• [GOAL OF THE EXERCISE]: Render the listing below as a Markdown table with the columns Row and Entry, giving one numbered row per line and skipping blank lines. Leave the pictures out of the table.

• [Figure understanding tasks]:

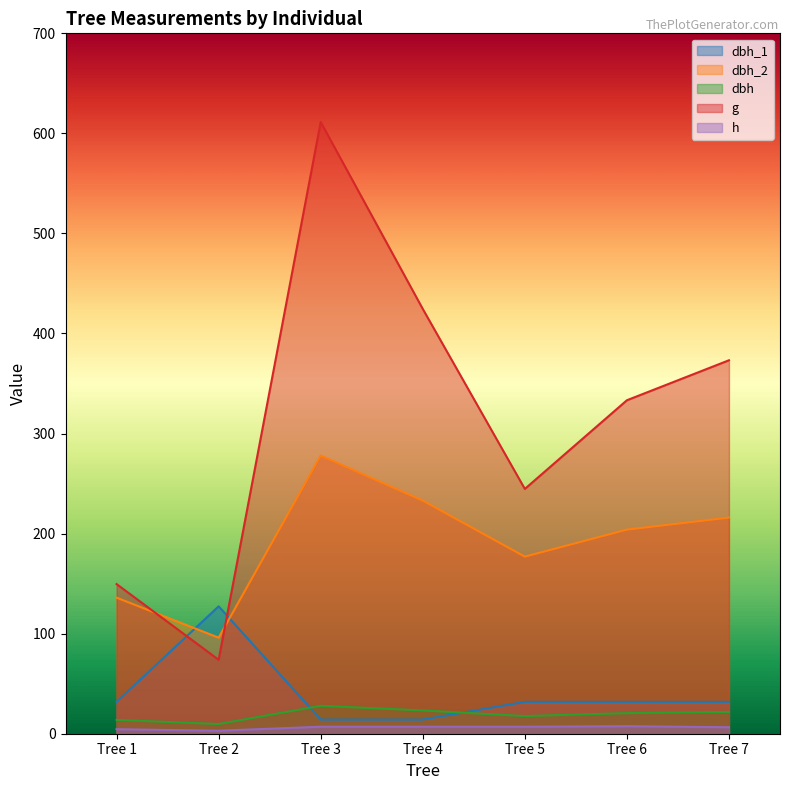

Count the h values in the range 4 to 7.

5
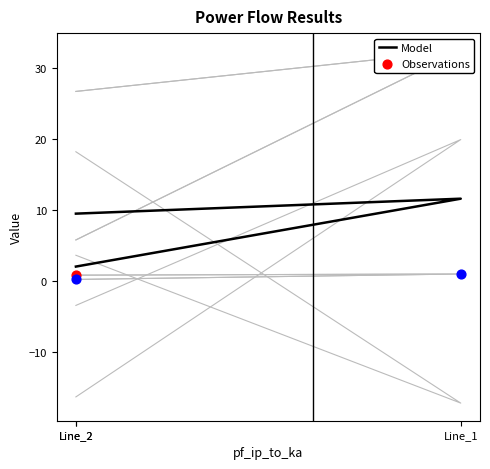

What is the ratio of the value at Line_2 to the value at Line_1?

0.8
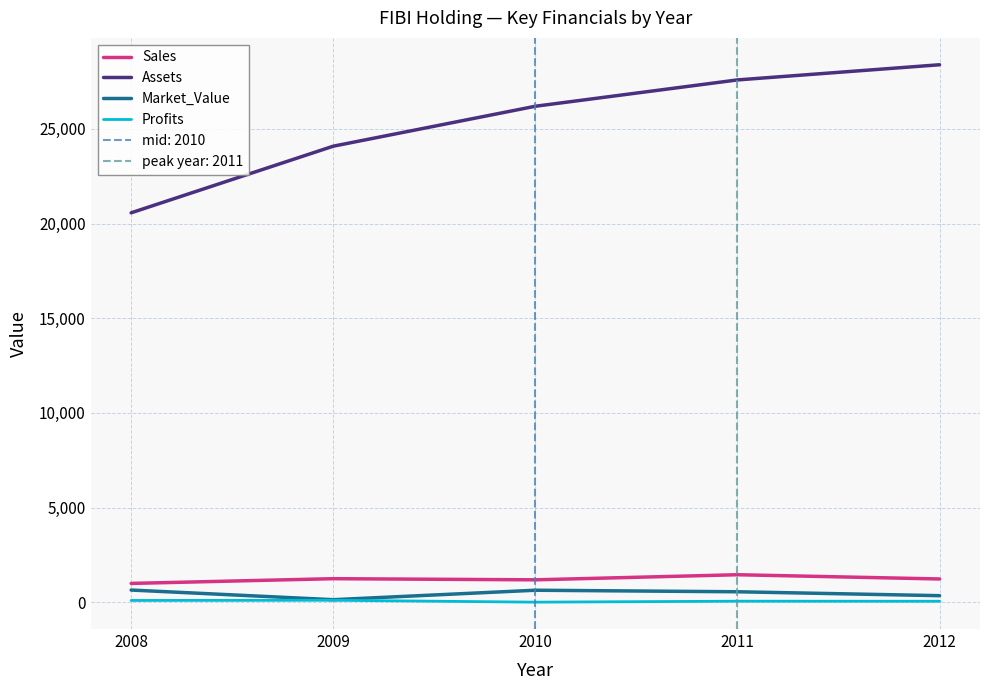

List the labels in order of Assets value, smallest first.

2008, 2009, 2010, 2011, 2012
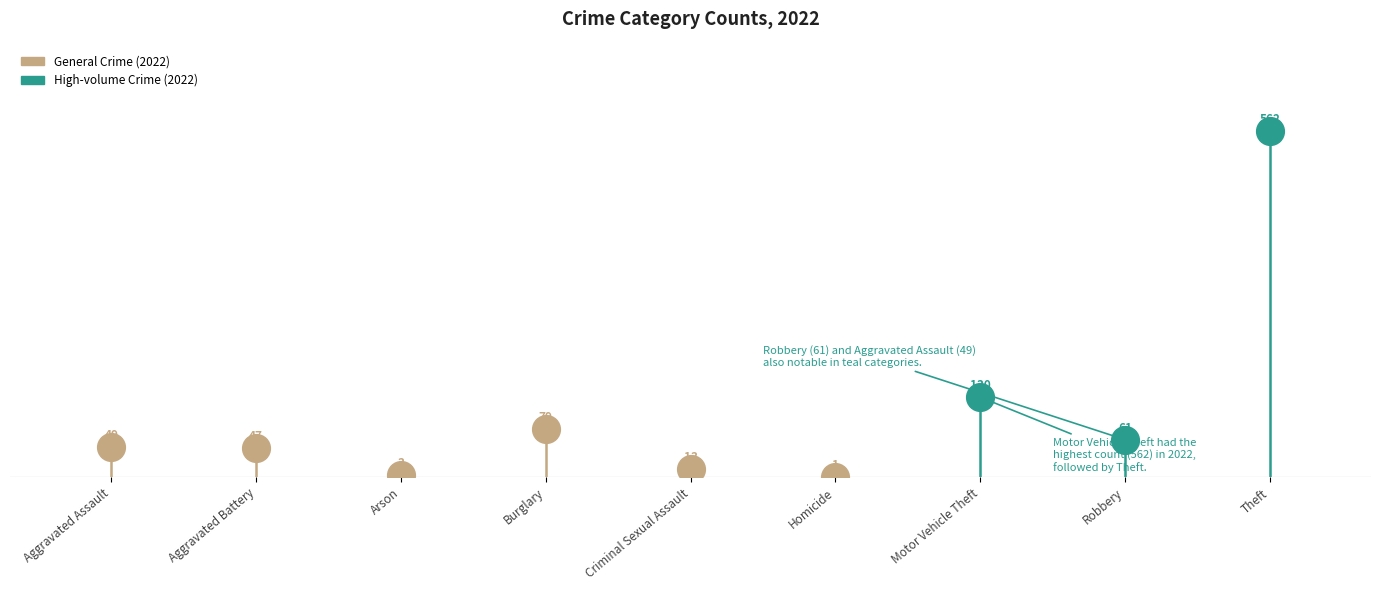

True or false: 2019 has a value of 60 at Aggravated Assault.

False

• [FINISHED TASK]:
| Row | Entry |
|---|---|
| 1 | Count the h values in the range 4 to 7. |
| 2 | 5 |
| 3 | What is the ratio of the value at Line_2 to the value at Line_1? |
| 4 | 0.8 |
| 5 | List the labels in order of Assets value, smallest first. |
| 6 | 2008, 2009, 2010, 2011, 2012 |
| 7 | True or false: 2019 has a value of 60 at Aggravated Assault. |
| 8 | False |